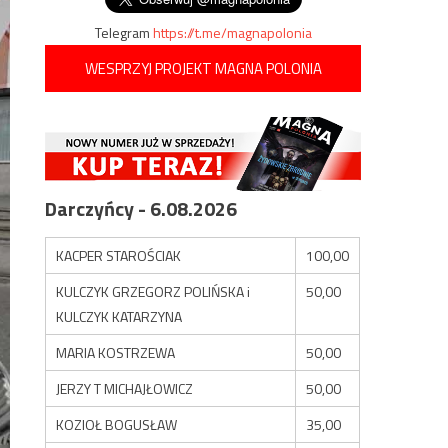
Telegram
https://t.me/magnapolonia
WESPRZYJ PROJEKT MAGNA POLONIA
Darczyńcy - 6.08.2026
KACPER STAROŚCIAK
100,00
KULCZYK GRZEGORZ POLIŃSKA i
50,00
KULCZYK KATARZYNA
MARIA KOSTRZEWA
50,00
JERZY T MICHAJŁOWICZ
50,00
KOZIOŁ BOGUSŁAW
35,00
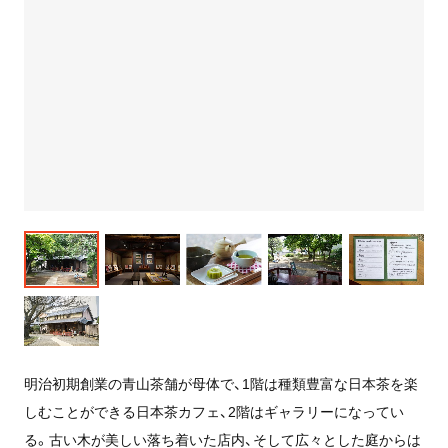
明治初期創業の青山茶舗が母体で、1階は種類豊富な日本茶を楽
しむことができる日本茶カフェ、2階はギャラリーになってい
る。古い木が美しい落ち着いた店内、そして広々とした庭からは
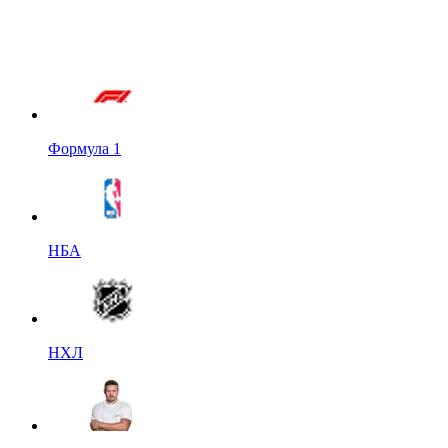
Формула 1
НБА
НХЛ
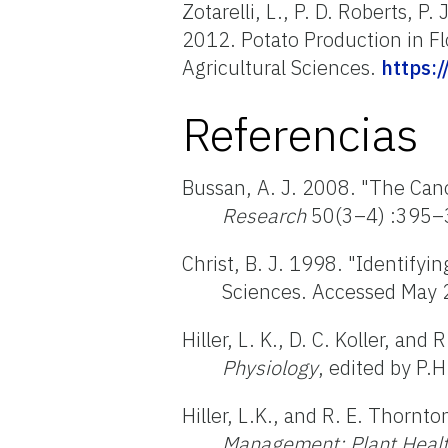
Zotarelli, L., P. D. Roberts, P
2012. Potato Production in Flo
Agricultural Sciences.
https:/
Referencias
Bussan, A. J. 2008. "The Can
Research
50(3–4) :395–
Christ, B. J. 1998. "Identifyi
Sciences. Accessed May
Hiller, L. K., D. C. Koller, an
Physiology
, edited by P.
Hiller, L.K., and R. E. Thornt
Management: Plant Heal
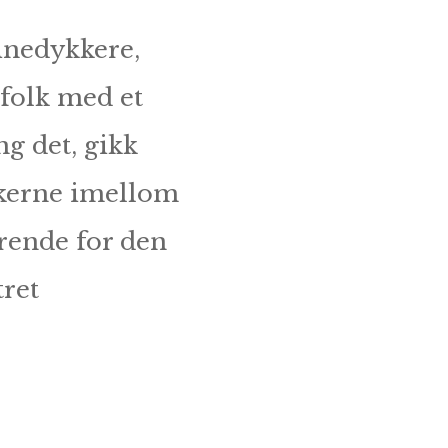
inedykkere,
 folk med et
ng det, gikk
kkerne imellom
rende for den
ret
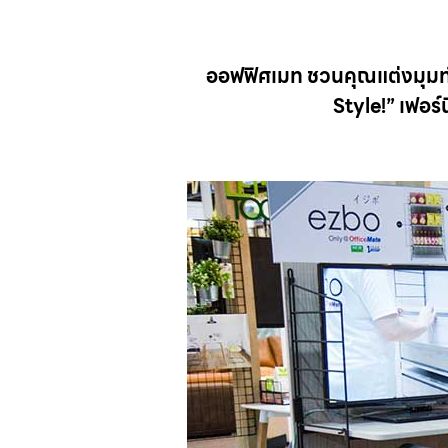
ออฟฟิศเมท ชวนคุณแต่งมุมทำ
Style!” เฟอร์น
========
* Task prompt: How many of the lines above contain "Sciences"? Give the number by itself.

* Answer space: 2